Find Flight Artworks on Facebook, on Twitter @flightartworks, and on Instagram @flight.artworks.

Two for the Hawker Hurricane fans

Hawker Hurricane deflection shot © Gary Eason / Flight Artworks


Colchester, 24 October 2018

I have been aiming to publish one or two blog posts a month – so I can only apologise for taking six months off!

I was mostly enjoying the long, hot English summer and keeping well out of the sweltering studio. So it is not only the writing that has been neglected but also the picture-making. But as the days shorten, I am back at the desk and have a few things to catch up on.

Members of the RAF Memorial Flight Official Club will have seen a couple of the images I did produce in their autumn journal: a commission to illustrate a book extract about baling out of a doomed Lancaster, and another to accompany an article about the tricky skill of deflection shooting.

MOVING TARGET

It is not always immediately apparent to the uninitiated that unless you are right behind (or right in front of) your target at very close range, if you point your aircraft at another and fire – you will miss it.

You are moving, it is moving, and time will elapse during which your ammunition is flying through the air and falling under gravity. You have to shoot at where you anticipate it will be when your bullets reach it.

In my picture (top), the Hurricane pilot has positioned himself in just the right place that if he fires now, he probably will hit the crossing Messerschmitt Bf 109.

Eventually the RAF woke up to the importance of the issue and set up a gunnery school in 1942, but widespread success really only came to most fighter pilots with the introduction of complex gyro gunsights in 1944.

HELP YOURSELF

Until then, only a small percentage of fighter pilots managed to hit anything consistently. During the Battle of Britain, this was not for want of targets.

Hawker Hurricanes attacking Heinkel bombers
“The Few”

My second Hurricane offering is one of those pictures I had had in my mind’s eye for some time. It shows a pair of the eight-gun fighters turning in line astern onto a mass of attacking German bombers, a scene typical of the intense combats in the summer of 1940.

No visible markings under their wings? The RAF’s twisting and turning policies on the subject of camouflage on the top and bottom of their different aircraft types have filled books.

My depiction is of fighters of No 1 Squadron RAF over the south of England on 16 August. Underwing roundels had been dropped in June, when the Air Ministry ordered all fighters to have ‘sky’ colour undersides. They were reintroduced officially on 11 August but that does not mean to say they instantly appeared overnight and, in the absence of definitive information, I decided to omit them.

THE FEW

The squadron’s operations record book reported: “In the afternoon the squadron was engaged in its most successful action in England to date.”

Squadron Leader David Pemberton made the first attack, bringing down one of the Heinkel He 111 bombers in flames with his first burst. His own engine then caught fire – possibly because of returning gunfire – but before he had decided to bale out the flames subsided, and he landed safely.

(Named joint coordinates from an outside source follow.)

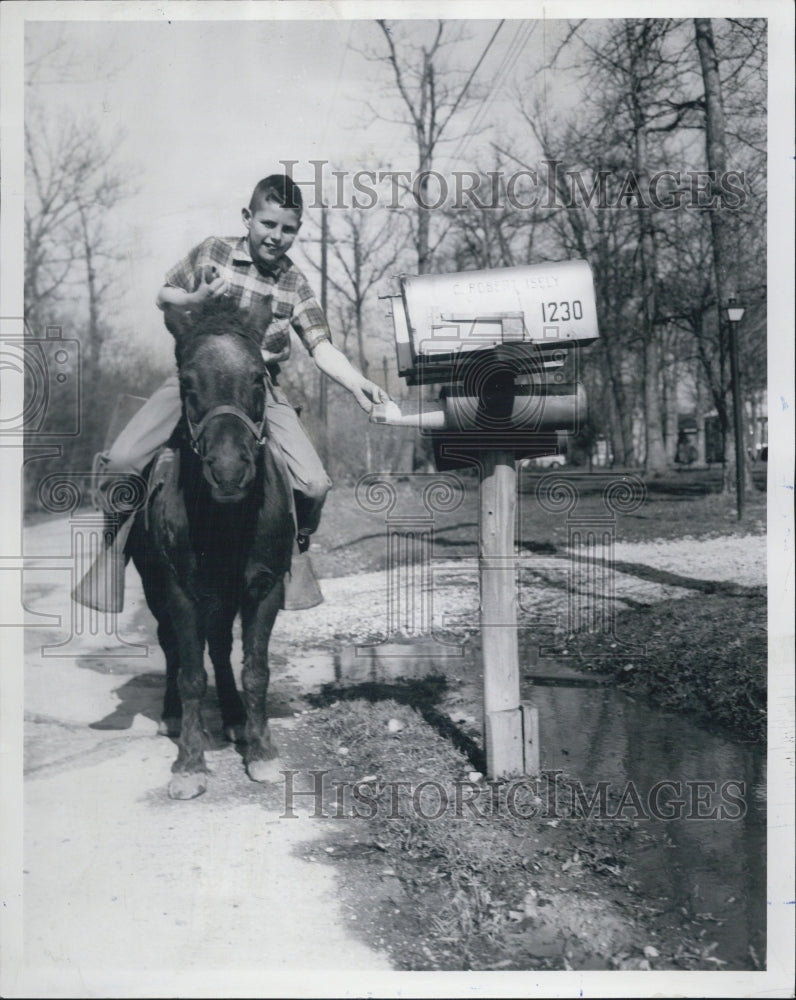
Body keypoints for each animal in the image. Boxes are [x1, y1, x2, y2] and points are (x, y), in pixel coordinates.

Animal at [128, 290, 296, 796]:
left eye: (258, 378)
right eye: (186, 382)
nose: (228, 470)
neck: (225, 520)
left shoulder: (264, 587)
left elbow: (255, 669)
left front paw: (261, 752)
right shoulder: (180, 591)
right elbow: (189, 674)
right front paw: (189, 763)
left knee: (220, 646)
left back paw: (237, 718)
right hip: (157, 588)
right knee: (171, 646)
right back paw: (172, 716)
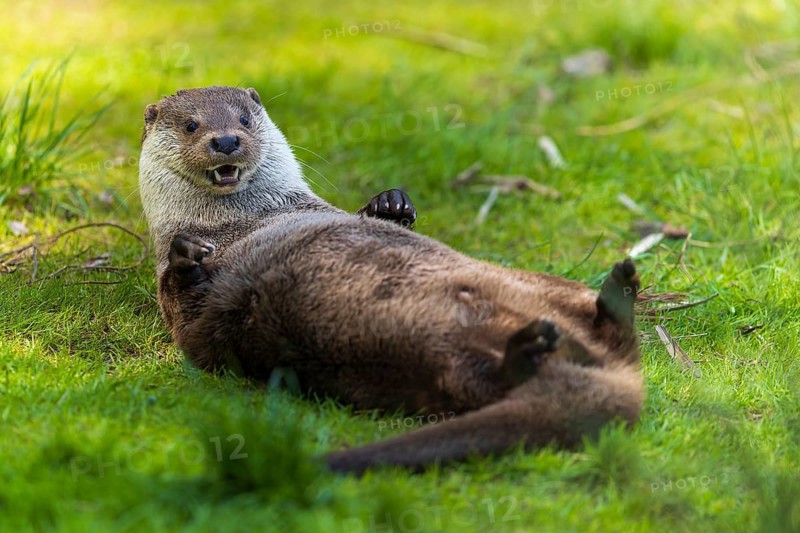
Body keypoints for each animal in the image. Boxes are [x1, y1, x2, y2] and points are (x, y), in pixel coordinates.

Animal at [139, 86, 644, 474]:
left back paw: (617, 292)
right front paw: (187, 254)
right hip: (437, 363)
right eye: (191, 126)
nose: (226, 140)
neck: (248, 219)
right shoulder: (193, 321)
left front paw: (391, 204)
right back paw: (531, 348)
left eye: (244, 118)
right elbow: (191, 324)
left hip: (547, 286)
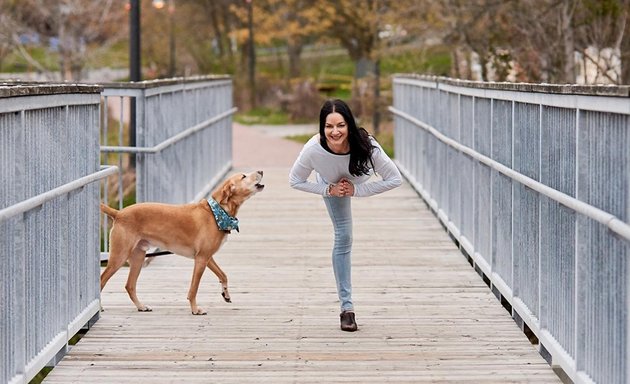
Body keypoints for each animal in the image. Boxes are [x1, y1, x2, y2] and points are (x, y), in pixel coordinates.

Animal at [99, 171, 266, 316]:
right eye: (244, 176)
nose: (260, 171)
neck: (217, 213)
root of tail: (118, 213)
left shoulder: (207, 257)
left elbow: (223, 275)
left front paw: (225, 294)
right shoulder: (201, 259)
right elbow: (193, 289)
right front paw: (195, 310)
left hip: (138, 257)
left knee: (130, 285)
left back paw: (141, 306)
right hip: (119, 256)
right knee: (101, 281)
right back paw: (100, 308)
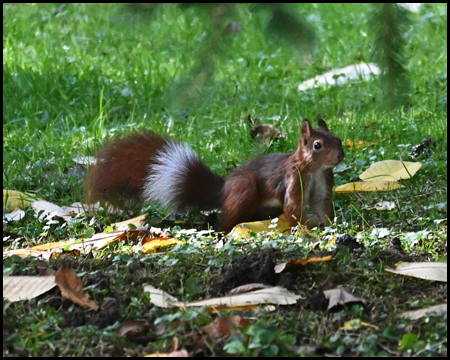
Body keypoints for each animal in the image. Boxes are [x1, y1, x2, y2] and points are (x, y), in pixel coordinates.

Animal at [85, 119, 344, 233]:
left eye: (339, 139)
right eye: (318, 145)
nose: (340, 155)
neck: (314, 170)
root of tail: (222, 192)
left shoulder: (323, 182)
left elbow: (322, 204)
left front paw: (331, 224)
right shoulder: (292, 179)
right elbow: (293, 207)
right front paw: (309, 226)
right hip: (244, 187)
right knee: (225, 222)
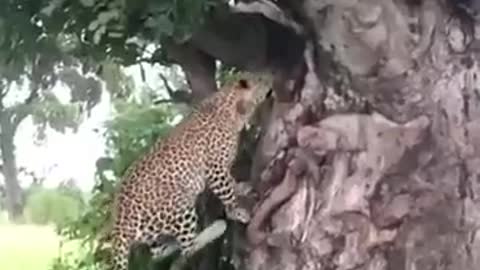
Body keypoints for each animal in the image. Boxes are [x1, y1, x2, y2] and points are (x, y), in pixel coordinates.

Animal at [109, 71, 274, 270]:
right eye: (261, 79)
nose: (272, 79)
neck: (236, 109)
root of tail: (118, 223)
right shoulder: (215, 168)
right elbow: (227, 193)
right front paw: (236, 211)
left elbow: (231, 184)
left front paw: (241, 187)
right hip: (180, 203)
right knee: (188, 248)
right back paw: (216, 228)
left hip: (153, 231)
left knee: (160, 252)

Pilot Officer Peter Matthews followed him in, picking out one of the Messerschmitt Bf 110 heavy fighter escorts for his attack.

This was the day on which Prime Minister Winston Churchill visited the headquarters of RAF Fighter Command’s 11 Group at Uxbridge and saw that at one point during the heavy aerial combat, all the Group’s fighter squadrons were in action, with no reserves.

As he left, Churchill said to his chief of staff, Hastings Ismay: “Never in the field of human conflict has so much been owed by so many to so few.”